Some other security tips include:
- Check the URL of the websites you’re visiting. A common tactic involves the scammer registering a domain that looks very similar to that of a real company (e.g., binnance.com).
- Bookmark your frequently visited domains. Search engines can mistakenly display malicious ones.
- When in doubt about a message you’ve received, ignore it and contact the business or person via official channels.
- Nobody needs to know your private keys or seed phrase.
5. Vested Interests
The acronym DYOR – Do Your Own Research – is often repeated in the cryptocurrency space, and for very good reason.

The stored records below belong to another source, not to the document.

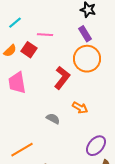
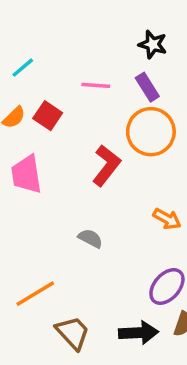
pink line: (45, 35) -> (96, 85), moved
orange arrow: (80, 108) -> (167, 219), moved

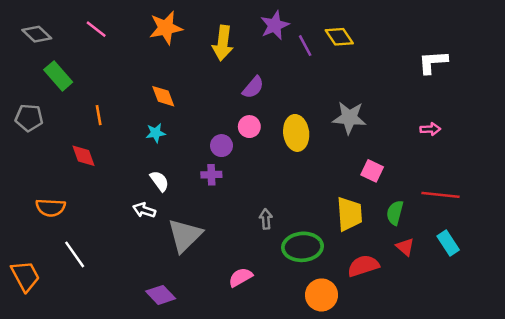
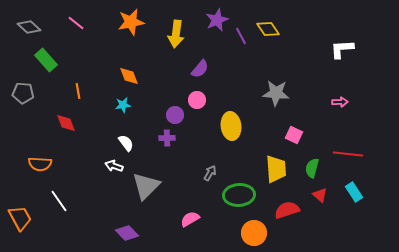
yellow ellipse: (296, 133) -> (231, 126), moved
gray arrow: (266, 219) -> (210, 173), turned 35

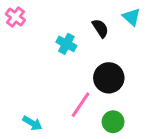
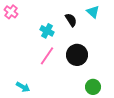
pink line: (80, 105) -> (47, 56), moved
green circle: (113, 122) -> (93, 87), moved

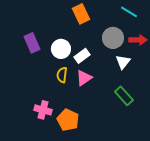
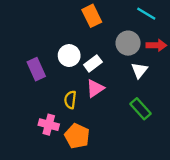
purple rectangle: (32, 43) -> (36, 69), moved
yellow semicircle: (62, 75) -> (70, 100), moved

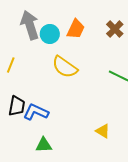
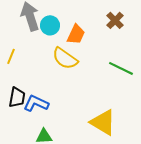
orange trapezoid: (76, 29) -> (76, 34), moved
yellow triangle: (103, 131) -> (103, 122), size x1.8

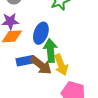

When it comes to investing, you should never take someone’s word for granted on what cryptocurrencies or tokens to purchase. You never know their true motives. They may be paid to promote a particular ICO or have a large investment of their own. This goes for random strangers all the way to popular influencers and personalities. No project is guaranteed to succeed. In fact, many will fail.
To be able to assess a project objectively, you should be looking at a combination of factors. Everyone has their own approach to researching prospective investments. Here are some general questions to get started:
- How have the coins/tokens been distributed?
- Is the majority of the supply concentrated in the hands of few entities?
- What’s the unique selling point of this particular project?
- What other projects are doing the same thing, and why is this one superior?
- Who is working on the project? Does the team have a strong track record?
- What’s the community like? What’s being built?
- Does the world actually need this coin/token?
Malicious actors have no shortage of techniques for siphoning funds from unsuspecting cryptocurrency users. To steer clear of the most common scams, you need to remain constantly vigilant and aware of the schemes used by these parties. Always check that you’re using official websites/applications, and remember: if an investment sounds too good to be true, it probably is.